Suppose there exists a solution to *$u_t+\Delta^2u+\Delta u=0$ of the form $u(x,y,t)=c(t)e^{i\pi(x/4\pi+y/4\pi)}$. I need to find such a function $c(t)$.
Plugging $u(x,y,t)$ into *, I got $c'(t)e^{i\pi(x/4\pi+y/4\pi)}-7/64c(t)e^{i\pi(x/4\pi+y/4\pi)}=0\implies c'(t)=7/64c(t)$. This is a first order ODE in $c(t)$, so the solution is $c(t)=u_0e^{(7/64)t}$, for a constant $u_0$.

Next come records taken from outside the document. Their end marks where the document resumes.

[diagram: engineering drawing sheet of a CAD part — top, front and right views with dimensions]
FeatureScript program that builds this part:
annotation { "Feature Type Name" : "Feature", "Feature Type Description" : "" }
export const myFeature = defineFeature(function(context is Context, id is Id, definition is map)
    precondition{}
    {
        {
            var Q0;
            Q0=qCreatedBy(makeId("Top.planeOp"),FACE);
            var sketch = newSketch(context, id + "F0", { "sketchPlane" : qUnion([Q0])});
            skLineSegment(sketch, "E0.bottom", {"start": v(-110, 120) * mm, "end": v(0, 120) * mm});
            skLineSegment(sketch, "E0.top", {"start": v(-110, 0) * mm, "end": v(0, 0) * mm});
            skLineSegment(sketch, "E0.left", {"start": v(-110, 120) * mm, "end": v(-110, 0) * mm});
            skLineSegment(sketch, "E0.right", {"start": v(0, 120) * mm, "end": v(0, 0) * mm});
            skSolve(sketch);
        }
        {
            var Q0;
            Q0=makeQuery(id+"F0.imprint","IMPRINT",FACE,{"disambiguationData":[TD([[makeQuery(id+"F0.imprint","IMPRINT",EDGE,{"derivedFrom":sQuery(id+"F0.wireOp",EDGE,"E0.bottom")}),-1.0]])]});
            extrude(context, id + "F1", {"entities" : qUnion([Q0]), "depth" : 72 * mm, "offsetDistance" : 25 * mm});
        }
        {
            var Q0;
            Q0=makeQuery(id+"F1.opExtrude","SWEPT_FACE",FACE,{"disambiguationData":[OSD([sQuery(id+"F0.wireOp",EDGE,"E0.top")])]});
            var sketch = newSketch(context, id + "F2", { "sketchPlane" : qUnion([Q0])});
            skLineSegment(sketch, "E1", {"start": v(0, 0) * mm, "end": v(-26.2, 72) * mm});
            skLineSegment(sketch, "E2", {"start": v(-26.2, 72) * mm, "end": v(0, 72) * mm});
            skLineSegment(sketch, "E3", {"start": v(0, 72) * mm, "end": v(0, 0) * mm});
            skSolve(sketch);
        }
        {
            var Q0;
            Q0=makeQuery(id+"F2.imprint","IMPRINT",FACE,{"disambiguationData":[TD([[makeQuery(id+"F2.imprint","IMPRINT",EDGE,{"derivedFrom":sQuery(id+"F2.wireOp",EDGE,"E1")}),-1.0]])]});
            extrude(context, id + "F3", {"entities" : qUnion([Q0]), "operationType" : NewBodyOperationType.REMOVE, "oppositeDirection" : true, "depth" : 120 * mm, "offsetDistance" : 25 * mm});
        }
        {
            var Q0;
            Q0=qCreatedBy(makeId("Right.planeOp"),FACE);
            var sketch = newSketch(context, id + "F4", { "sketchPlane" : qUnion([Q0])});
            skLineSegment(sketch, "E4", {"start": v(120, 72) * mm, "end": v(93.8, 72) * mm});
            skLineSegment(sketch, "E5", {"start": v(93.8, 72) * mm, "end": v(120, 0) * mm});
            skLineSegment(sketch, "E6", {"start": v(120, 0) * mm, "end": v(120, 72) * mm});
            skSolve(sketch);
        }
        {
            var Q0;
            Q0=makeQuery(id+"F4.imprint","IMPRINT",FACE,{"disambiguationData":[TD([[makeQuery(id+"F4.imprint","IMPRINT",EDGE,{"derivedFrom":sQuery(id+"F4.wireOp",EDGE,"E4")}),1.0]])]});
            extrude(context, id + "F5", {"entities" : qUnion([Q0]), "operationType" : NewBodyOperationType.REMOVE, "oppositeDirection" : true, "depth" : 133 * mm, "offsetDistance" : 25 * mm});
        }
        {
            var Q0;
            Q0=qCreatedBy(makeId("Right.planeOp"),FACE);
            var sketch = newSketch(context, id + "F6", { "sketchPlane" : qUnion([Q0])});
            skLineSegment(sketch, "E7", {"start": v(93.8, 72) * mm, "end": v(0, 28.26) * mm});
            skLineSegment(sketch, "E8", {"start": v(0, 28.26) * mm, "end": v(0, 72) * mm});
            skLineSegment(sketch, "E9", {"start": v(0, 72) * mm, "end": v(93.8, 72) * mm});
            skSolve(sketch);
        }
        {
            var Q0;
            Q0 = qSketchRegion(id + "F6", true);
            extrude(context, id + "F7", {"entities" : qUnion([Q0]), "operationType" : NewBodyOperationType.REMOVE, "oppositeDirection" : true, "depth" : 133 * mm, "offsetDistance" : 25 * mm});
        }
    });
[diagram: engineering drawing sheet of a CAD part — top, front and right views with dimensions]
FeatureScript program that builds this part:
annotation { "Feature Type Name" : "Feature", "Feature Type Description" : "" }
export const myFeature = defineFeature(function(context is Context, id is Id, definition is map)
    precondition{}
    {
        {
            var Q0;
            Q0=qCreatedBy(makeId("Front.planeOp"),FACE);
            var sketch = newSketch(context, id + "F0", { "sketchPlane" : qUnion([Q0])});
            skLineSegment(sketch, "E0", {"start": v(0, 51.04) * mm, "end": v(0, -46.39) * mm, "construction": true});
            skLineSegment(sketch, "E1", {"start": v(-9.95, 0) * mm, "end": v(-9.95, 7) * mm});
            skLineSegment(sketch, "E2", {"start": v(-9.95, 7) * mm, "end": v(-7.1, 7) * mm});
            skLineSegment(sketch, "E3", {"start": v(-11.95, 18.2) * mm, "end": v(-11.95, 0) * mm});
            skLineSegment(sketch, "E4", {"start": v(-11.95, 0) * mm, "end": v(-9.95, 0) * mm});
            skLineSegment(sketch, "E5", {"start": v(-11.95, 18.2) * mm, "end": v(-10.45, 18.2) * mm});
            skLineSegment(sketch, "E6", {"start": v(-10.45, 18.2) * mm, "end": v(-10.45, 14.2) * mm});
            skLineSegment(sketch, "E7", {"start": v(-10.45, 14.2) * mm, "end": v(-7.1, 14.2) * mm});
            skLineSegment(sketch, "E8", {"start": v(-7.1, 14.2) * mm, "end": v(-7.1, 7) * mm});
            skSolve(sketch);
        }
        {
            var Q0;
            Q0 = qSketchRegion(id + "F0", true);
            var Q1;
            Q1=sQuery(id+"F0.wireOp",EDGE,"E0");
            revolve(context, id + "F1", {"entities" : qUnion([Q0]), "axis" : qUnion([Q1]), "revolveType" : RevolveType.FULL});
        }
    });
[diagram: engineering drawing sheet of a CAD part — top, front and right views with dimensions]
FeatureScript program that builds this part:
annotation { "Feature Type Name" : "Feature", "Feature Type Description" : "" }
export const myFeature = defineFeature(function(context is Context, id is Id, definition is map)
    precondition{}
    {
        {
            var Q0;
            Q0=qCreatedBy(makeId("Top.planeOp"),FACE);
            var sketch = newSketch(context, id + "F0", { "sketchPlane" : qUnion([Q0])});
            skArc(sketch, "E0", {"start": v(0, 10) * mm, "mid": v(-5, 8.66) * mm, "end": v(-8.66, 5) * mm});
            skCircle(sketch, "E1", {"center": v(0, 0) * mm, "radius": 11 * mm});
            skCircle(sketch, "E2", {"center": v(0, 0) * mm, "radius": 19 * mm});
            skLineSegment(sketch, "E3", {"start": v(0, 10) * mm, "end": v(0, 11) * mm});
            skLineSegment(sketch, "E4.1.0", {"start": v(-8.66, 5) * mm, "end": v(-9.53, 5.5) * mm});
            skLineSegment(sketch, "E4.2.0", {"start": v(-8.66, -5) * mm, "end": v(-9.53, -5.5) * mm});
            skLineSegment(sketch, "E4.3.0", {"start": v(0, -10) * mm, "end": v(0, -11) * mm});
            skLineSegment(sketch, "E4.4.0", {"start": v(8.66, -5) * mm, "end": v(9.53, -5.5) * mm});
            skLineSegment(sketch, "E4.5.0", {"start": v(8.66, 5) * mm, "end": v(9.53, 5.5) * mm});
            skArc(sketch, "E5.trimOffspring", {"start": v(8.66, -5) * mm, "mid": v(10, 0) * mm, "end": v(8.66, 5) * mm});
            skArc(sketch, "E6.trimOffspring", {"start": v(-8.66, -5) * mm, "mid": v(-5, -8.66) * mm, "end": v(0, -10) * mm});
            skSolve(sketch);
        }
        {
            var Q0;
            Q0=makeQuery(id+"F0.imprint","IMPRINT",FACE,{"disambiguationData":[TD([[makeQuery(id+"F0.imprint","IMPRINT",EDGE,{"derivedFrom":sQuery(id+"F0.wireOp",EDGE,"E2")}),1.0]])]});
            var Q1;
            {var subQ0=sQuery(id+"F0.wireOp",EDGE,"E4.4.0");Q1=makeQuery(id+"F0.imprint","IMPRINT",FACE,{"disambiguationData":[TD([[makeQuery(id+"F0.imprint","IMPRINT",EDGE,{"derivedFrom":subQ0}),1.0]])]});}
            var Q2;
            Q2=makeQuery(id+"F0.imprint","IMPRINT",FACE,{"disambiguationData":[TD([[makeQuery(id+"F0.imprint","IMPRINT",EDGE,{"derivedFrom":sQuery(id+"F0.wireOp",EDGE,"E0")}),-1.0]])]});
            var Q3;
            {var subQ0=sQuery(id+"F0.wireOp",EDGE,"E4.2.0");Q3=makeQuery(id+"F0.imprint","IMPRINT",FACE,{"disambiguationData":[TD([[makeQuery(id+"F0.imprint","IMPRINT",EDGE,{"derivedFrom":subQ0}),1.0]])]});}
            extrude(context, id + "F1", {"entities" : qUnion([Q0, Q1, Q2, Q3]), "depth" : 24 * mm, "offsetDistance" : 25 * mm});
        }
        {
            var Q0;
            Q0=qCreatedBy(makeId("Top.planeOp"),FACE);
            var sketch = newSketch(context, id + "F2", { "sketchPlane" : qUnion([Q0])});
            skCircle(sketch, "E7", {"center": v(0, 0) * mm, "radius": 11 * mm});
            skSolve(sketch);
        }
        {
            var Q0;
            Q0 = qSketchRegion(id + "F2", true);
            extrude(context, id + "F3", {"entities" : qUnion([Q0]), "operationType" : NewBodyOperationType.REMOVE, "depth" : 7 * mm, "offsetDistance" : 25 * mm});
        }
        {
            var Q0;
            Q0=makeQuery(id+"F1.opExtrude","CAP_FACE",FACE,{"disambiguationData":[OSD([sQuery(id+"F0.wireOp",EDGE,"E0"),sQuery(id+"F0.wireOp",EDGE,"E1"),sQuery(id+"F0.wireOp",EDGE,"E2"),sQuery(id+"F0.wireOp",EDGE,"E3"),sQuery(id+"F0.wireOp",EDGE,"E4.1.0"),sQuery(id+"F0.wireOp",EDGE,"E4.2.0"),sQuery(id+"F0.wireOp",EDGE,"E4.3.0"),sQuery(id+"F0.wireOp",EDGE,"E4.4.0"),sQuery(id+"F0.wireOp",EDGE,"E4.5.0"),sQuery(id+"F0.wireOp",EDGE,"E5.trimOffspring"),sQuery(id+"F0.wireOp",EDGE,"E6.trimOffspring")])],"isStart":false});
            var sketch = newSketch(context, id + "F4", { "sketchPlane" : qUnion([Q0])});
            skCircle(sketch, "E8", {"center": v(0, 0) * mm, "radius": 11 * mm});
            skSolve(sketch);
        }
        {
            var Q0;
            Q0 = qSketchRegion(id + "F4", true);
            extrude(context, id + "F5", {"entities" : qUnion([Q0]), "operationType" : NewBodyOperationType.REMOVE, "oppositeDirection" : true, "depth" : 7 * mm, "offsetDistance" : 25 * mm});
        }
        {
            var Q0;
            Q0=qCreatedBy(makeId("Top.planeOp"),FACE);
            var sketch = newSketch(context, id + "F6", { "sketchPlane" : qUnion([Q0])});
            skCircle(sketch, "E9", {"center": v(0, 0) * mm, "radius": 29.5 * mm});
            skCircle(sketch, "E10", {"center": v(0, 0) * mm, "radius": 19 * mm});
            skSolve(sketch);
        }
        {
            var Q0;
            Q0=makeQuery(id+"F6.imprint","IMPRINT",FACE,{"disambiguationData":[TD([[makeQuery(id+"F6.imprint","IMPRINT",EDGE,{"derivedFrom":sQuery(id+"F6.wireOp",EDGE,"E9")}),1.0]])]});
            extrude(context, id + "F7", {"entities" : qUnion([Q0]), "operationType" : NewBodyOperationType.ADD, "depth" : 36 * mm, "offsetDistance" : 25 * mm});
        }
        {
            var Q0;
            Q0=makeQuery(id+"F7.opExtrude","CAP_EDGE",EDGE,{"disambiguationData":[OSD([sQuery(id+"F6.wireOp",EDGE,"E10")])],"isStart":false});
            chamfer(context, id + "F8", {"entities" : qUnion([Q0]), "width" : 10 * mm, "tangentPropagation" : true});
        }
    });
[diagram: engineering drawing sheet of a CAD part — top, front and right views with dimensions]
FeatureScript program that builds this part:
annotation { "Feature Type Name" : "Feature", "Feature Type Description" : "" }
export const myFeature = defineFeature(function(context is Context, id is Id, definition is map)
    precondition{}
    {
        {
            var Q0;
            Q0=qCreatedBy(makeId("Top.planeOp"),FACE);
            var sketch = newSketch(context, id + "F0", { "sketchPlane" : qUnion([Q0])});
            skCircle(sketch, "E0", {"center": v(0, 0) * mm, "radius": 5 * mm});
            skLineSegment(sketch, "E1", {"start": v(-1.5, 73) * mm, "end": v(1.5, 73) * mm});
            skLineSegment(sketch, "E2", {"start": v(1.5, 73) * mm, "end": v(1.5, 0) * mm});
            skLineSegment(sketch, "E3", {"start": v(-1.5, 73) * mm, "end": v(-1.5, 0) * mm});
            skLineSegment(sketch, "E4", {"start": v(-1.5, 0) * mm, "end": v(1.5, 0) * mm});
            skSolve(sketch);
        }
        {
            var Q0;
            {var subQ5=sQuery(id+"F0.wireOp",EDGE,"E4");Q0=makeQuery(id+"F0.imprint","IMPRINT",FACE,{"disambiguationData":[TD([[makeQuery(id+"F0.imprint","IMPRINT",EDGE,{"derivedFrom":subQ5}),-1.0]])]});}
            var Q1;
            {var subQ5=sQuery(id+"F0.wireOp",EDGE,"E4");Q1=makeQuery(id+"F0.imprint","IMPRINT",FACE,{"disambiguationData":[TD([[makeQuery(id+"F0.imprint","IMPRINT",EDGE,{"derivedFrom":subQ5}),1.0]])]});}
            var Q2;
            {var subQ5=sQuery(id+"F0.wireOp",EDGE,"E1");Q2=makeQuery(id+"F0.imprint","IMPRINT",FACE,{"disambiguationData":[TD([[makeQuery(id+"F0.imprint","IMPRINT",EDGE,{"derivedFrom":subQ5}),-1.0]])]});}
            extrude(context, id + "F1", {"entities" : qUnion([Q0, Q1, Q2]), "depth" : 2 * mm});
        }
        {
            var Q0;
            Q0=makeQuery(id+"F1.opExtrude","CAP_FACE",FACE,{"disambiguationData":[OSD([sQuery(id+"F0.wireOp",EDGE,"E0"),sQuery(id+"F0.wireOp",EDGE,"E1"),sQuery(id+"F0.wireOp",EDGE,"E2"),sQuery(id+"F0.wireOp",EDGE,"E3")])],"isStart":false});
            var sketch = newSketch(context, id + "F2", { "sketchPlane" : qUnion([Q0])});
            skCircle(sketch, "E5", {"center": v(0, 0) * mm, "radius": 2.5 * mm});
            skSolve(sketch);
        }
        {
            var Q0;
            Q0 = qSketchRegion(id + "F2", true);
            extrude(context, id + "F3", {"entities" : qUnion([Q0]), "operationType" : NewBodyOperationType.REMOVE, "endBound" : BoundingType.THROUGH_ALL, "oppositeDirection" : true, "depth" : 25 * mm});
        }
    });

So does my work look alright? And if so, since I got $c(t)=u_0e^{(7/64)t}$, does this mean that my solution $u(x,y,t)=u_0e^{(7/64)t}e^{i\pi(x/4\pi+y/4\pi)}$ grows in time, as opposed to decaying?
Let's check: $$u_t = \frac{7}{64} u$$ $$\Delta u = -\frac{1}{8}u$$ hence $$\Delta\Delta u = \frac{1}{64}u$$ Yes, the sum is $0$.
Yes, the solution increases in amplitude with time. Without the biLaplacian you would have time-reversed diffusion equation, which typically leads to concentration $u$ blowing up.